▶ **Dataset records**
◆ ◆ ◆ ◆ ◆ ◆ ◆

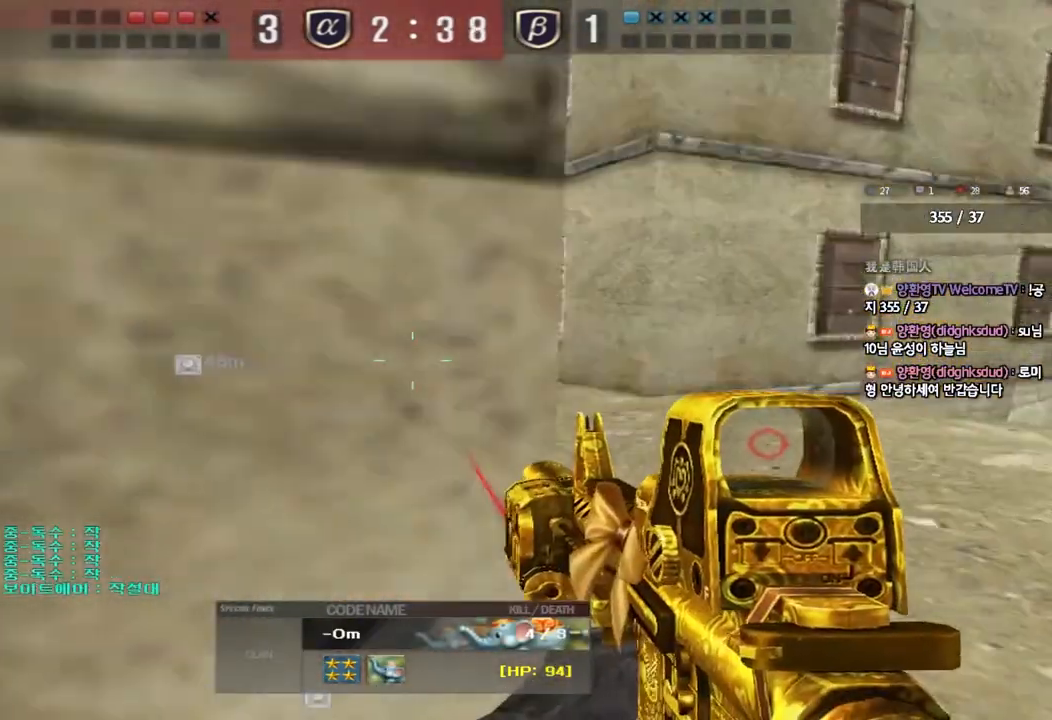
{"keys": [], "events": []}
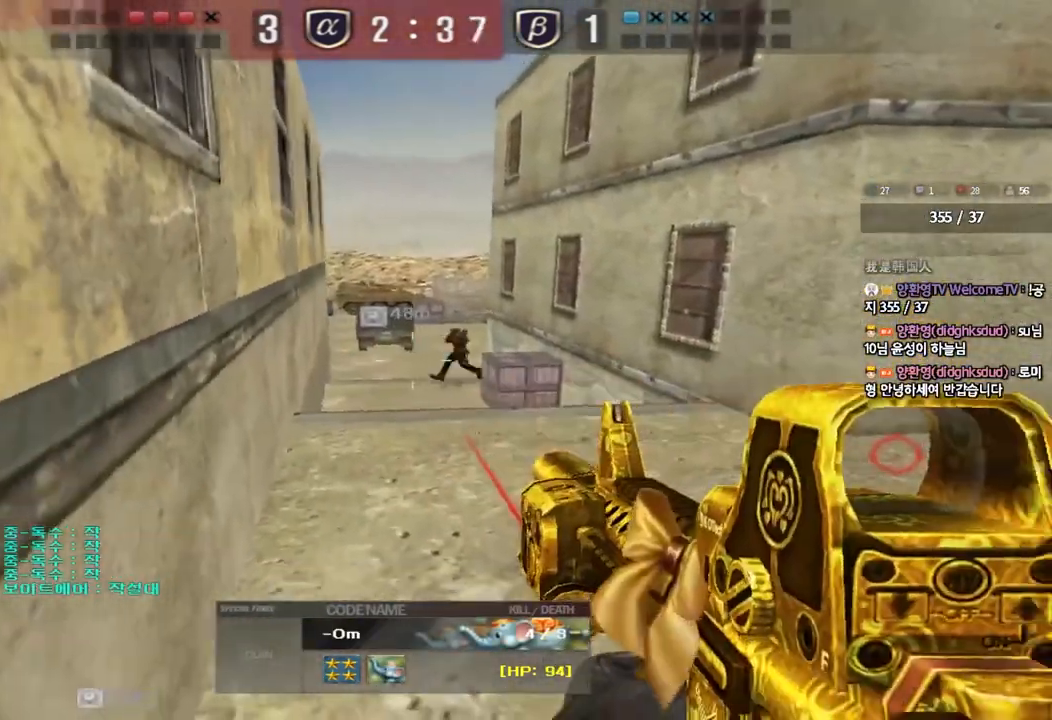
{"keys": [], "events": []}
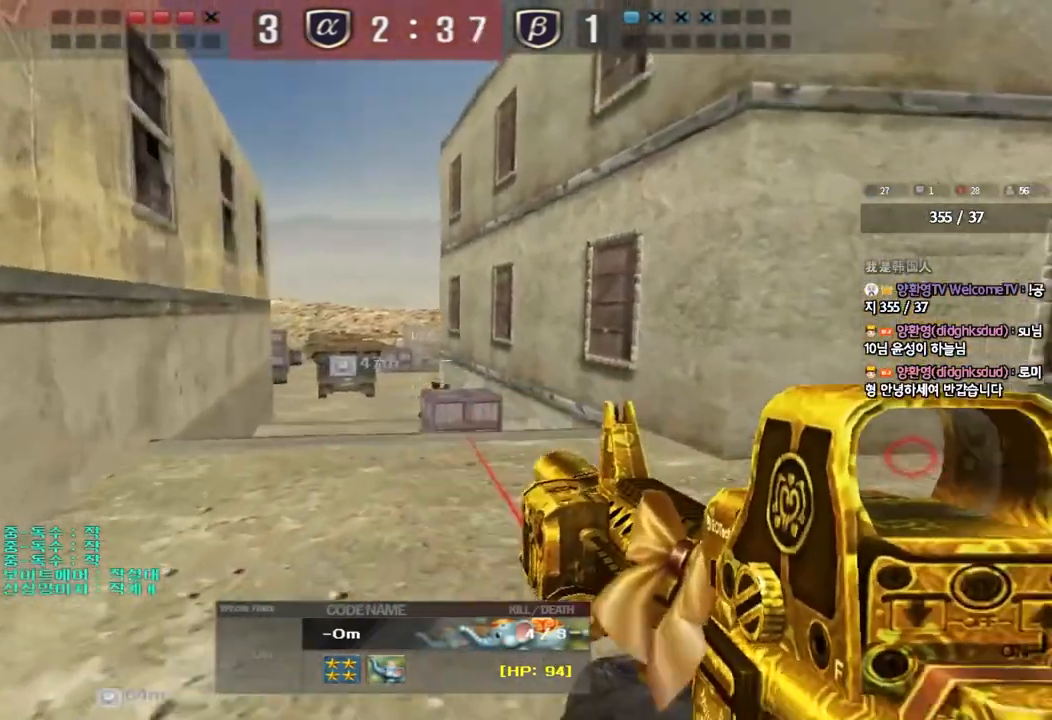
{"keys": [], "events": []}
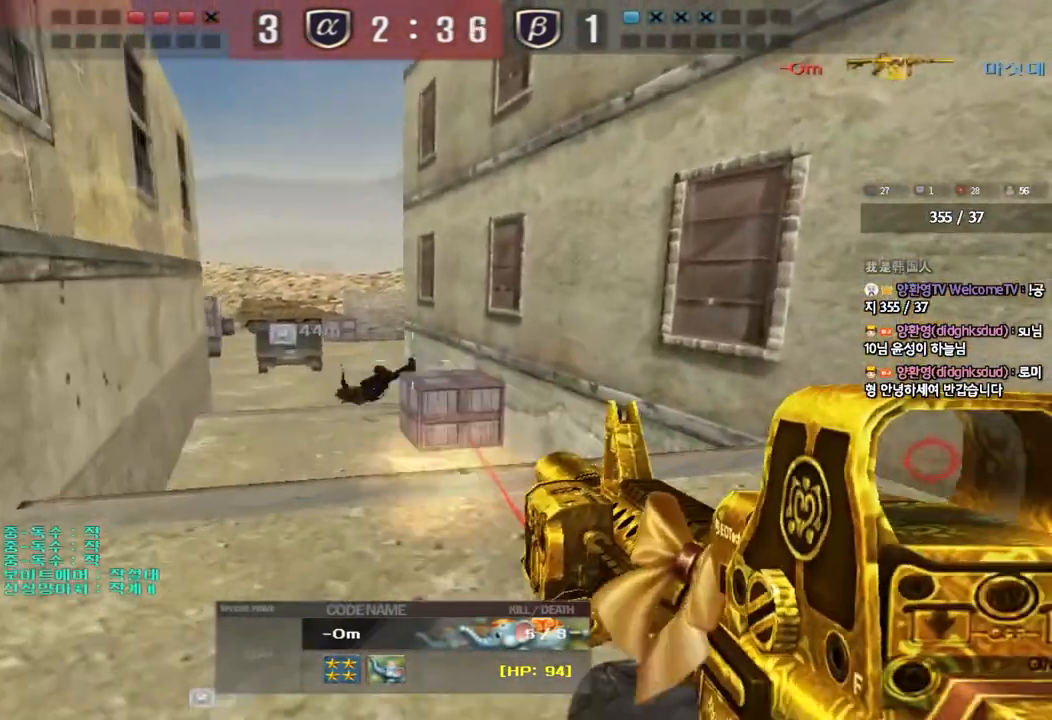
{"keys": ["tab"], "events": [[283, "tab", "down"]]}
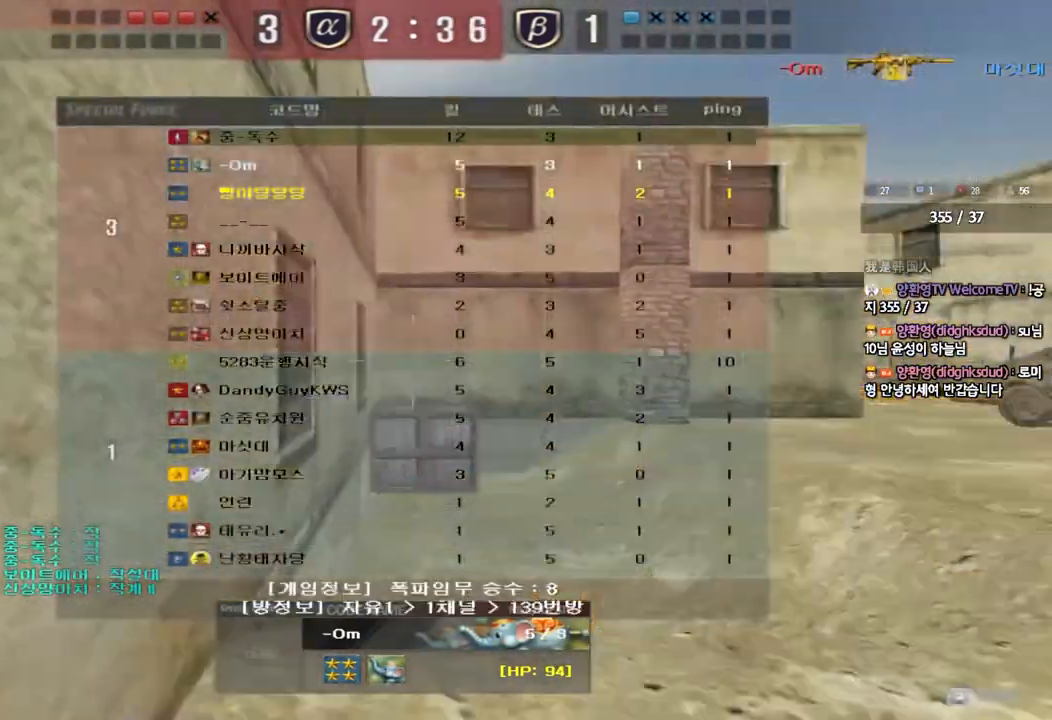
{"keys": ["tab"], "events": []}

◆ ◆ ◆ ◆ ◆ ◆ ◆

▶ **PROBLEM TO WORK ON**
Print out each record exactly as shown, but keep the pictures out.

▶ **RESULT FOR THIS EXERCISE**
{"keys": [], "events": []}
{"keys": [], "events": []}
{"keys": [], "events": []}
{"keys": ["tab"], "events": [[283, "tab", "down"]]}
{"keys": ["tab"], "events": []}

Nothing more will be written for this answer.